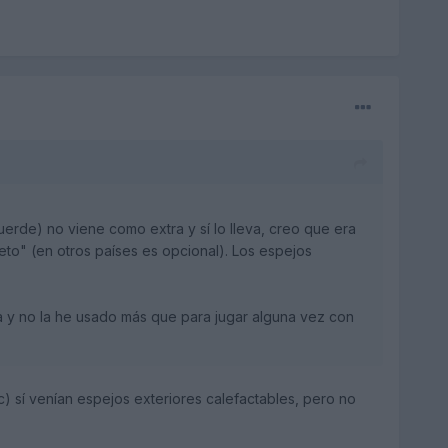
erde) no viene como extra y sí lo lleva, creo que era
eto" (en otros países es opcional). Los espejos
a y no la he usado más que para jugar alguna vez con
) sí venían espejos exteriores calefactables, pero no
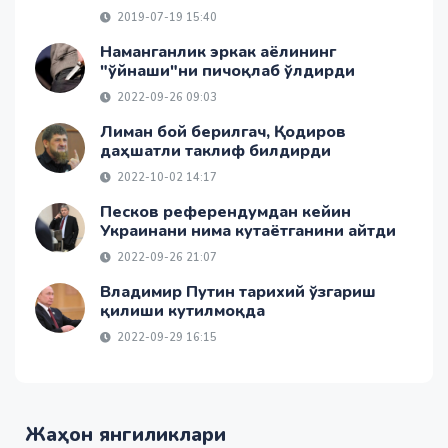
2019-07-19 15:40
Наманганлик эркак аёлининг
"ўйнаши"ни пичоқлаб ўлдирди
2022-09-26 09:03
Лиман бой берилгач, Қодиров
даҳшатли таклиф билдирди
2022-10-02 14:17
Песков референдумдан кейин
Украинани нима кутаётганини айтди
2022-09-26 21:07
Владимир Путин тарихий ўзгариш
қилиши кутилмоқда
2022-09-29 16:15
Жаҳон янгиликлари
○ ○ ○ ○ ○
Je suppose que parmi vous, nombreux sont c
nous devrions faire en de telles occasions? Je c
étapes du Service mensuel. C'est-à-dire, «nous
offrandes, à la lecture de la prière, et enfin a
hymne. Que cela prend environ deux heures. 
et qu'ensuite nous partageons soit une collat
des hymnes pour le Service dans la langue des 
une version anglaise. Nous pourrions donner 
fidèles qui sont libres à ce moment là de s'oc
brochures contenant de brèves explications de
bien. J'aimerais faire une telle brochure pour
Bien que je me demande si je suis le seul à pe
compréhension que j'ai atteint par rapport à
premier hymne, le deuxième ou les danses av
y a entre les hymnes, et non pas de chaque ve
○ ○ ○ ○ ○
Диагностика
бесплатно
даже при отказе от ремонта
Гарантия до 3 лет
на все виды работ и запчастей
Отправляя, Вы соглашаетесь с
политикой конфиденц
○ ○ ○ ○ ○
Look through the material above and print exactly the lines from the one containing "2022-09-26 21:07" to the one containing "Жаҳон янгиликлари", both included, and nothing more.

Completed exercise:
2022-09-26 21:07
Владимир Путин тарихий ўзгариш
қилиши кутилмоқда
2022-09-29 16:15
Жаҳон янгиликлари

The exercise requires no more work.